Wednesday, March 09, 2011

His treasure, your treasure - day 58

So you see, I am SO not perfect. I learned this a very long time ago. But was it easy to except? No. For a long time, I was a slave to low self esteem. There were times I felt worthless, unloved. Back in high school, there was a time that I become oversensitive to my looks. I basically quit eating much of anything and lost tons of weight. My doctor threatened to hospitalize me after I got the flu because I was in terrible shape. Fortunately, I saw what I was doing to myself and changed things. Yet, there were still times that I didn’t like myself.
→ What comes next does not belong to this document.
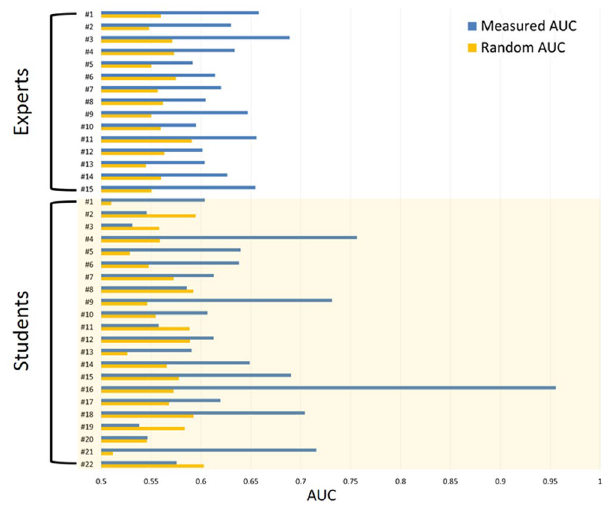
Figure 7. Bars plot of the averaged Measured AUC (blue bars) across all the possible labels combinations with respect to the Random AUC (orange bars) for each ATCO. In particular, the AUC values of the Experts are reported on the top part of the image, while those of the Students are reported on the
When I met Jesus, He changed all of that. He showed me that I truly was “fearfully and wonderfully made.” Yes, there are still things that I may not particularly care for (my goofiness, clumsiness, my way with words (how I sometimes just don’t have the right words to say), and so many other things). But then I stop to think.


I AM GLORIOUS!
GOD MADE ME!
GOD LOVES ME!
GOD WANTS ME!

The fact that God created ME for a purpose is so awesome. He has a plan for me, such plans that I can’t comprehend. God loves me the way that I am, so I should love me for the way that I am.

All of my needs are met through HIM. He provides for me. When things seem to be going downhill and my faith seems so small, God lifts my head so that I can see that He is there with me and there is nothing to fear. I’ve learned that money and possessions don’t mean anything. What is in my heart is what is important…how I treat people, how I serve my Jesus. My treasures are not earthly and that is what makes me different from nonbelievers. I still have “stuff” but my real “stuff” is found in Him.